Dalian iron ore futures edged lower on Friday, pressured by rising inventories at major Chinese ports and a slight increase in finished steel stocks at key warehouses. However, losses were limited by expectations of stronger near-term demand, with analysts pointing to restocking ahead of the Chinese New Year holidays in February and a gradual recovery in steel output as environmental curbs ease and more mills complete maintenance.
Recent macro data also lent some support to sentiment. China’s consumer inflation accelerated to 0.8pct YoY in December, its fastest pace in nearly three years, while the decline in producer prices narrowed to 1.9pct YoY, compared with a 2.2pct drop in November, signalling ongoing policy support to stabilize the economy.
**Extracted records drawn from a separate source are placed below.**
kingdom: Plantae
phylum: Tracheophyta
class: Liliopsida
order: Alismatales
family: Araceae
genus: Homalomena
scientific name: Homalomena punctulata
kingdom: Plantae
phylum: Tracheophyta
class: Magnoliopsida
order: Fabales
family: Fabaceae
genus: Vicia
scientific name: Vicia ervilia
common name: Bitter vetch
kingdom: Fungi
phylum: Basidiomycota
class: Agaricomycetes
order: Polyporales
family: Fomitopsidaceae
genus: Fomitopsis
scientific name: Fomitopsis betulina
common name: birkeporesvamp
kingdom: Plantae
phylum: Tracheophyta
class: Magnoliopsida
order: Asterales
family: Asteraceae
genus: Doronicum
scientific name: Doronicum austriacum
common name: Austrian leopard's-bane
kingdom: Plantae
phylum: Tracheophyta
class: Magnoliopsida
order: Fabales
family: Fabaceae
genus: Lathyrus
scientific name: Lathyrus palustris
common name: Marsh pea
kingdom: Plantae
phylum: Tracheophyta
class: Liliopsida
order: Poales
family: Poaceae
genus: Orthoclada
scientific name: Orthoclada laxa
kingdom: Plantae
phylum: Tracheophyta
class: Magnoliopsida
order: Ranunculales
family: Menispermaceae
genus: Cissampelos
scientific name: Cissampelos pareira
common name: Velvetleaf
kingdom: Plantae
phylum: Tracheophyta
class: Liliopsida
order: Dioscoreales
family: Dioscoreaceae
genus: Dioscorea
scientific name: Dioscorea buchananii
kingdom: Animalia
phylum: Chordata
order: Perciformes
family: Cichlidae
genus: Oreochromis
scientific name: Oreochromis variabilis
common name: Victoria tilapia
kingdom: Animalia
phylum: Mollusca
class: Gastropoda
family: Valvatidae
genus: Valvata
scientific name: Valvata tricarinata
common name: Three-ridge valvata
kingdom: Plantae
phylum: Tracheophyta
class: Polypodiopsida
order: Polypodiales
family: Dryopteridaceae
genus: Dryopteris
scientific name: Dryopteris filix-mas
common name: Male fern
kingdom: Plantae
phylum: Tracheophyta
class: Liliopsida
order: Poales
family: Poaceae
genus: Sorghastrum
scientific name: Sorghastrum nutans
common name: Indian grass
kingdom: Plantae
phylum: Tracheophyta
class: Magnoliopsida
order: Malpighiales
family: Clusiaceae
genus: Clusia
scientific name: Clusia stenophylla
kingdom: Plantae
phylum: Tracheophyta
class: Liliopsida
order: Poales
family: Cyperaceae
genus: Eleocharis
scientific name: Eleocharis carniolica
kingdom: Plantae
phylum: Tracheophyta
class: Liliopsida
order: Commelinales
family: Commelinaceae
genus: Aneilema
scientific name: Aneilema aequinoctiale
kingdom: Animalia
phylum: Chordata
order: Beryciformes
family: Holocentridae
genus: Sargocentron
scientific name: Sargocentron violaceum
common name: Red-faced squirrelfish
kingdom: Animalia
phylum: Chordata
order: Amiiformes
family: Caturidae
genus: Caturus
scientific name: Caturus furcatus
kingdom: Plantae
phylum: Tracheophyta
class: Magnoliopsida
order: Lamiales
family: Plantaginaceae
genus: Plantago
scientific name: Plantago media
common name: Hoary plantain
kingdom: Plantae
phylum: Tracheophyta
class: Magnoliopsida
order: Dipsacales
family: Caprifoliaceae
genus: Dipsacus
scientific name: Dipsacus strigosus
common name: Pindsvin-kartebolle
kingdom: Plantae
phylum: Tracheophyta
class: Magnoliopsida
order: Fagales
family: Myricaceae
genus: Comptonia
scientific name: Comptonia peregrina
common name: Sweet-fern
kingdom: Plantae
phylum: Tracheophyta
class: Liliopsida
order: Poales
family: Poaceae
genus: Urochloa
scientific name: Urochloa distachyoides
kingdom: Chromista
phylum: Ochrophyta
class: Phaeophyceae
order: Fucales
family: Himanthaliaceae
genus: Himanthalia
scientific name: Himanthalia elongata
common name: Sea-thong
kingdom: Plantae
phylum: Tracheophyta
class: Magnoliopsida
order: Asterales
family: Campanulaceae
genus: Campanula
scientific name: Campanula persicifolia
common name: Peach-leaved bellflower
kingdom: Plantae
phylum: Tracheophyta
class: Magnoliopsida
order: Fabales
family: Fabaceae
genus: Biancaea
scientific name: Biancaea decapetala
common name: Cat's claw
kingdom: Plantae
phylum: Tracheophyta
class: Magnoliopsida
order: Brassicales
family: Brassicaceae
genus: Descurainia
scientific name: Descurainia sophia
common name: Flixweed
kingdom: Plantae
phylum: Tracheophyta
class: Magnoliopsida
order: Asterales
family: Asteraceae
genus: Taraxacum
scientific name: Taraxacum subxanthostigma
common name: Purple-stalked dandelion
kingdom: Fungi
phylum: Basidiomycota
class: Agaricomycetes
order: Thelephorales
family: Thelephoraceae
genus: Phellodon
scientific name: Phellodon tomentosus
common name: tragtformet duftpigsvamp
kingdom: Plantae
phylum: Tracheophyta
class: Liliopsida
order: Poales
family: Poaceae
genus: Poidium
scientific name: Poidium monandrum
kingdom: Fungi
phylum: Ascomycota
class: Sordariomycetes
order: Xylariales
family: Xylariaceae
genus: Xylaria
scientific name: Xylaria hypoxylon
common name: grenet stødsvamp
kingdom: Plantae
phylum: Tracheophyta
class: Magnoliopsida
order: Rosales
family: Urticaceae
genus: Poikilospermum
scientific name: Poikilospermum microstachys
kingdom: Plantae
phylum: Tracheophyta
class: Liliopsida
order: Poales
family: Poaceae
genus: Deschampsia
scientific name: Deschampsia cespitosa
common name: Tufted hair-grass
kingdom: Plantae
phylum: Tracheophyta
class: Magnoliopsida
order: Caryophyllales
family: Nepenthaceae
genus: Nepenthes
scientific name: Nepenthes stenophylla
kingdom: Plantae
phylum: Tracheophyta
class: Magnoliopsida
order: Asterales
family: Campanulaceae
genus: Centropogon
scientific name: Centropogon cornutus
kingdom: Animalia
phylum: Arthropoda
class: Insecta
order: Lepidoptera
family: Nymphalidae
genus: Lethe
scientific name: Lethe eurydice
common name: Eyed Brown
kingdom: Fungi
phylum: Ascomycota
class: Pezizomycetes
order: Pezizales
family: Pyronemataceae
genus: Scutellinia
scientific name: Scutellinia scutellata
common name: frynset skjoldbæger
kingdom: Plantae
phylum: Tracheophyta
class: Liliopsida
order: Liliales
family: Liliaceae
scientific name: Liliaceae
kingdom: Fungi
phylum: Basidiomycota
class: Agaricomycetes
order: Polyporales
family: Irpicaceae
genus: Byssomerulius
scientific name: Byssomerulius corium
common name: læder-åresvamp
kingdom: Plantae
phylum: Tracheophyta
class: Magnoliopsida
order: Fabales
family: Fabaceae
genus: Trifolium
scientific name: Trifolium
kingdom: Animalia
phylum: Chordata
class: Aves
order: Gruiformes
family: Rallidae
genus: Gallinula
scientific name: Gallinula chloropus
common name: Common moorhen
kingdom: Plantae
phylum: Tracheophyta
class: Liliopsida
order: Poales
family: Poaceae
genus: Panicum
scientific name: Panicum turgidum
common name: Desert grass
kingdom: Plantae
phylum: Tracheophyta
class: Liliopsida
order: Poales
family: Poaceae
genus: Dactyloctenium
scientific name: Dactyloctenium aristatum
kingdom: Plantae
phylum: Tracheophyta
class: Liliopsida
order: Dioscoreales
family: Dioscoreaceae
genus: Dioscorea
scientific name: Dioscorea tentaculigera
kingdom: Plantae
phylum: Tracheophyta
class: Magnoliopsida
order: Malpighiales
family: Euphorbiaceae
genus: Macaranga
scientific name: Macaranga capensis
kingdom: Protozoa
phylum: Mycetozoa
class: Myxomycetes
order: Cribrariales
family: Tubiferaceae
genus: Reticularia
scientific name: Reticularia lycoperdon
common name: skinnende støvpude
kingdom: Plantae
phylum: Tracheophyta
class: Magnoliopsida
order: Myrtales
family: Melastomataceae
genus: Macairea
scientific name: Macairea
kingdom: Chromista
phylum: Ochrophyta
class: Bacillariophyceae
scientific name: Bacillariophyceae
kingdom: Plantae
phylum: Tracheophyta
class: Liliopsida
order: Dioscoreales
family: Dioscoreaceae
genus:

In the physical market, traders said the newly introduced steel import licensing regime has created logistical bottlenecks, with shipments delayed at ports amid unclear and uneven implementation. While non-VAT steel offers have declined, they have not fully disappeared, adding to near-term market uncertainty.
On the Dalian Commodity Exchange, the most-traded May iron ore contract slipped 0.73pct to 814.5 yuan (USD 116.6) per ton, though it remained 3.17pct higher than last Friday’s morning close. Coking coal and coke futures fell 0.71pct and 1.83pct to 1,195.5 yuan (USD 171) and 1,748 yuan (USD 250) per ton, respectively.
On the Shanghai Futures Exchange, rebar futures declined 1.1pct to 3,144 yuan (USD 450) per ton, while HRC futures dropped 1.02pct to 3,294 yuan (USD 472) per ton. Wire rod edged down 0.2pct to 3,489 yuan (USD 500) per ton, while stainless steel futures inched up 0.25pct to 13,860 yuan (USD 1,985) per ton.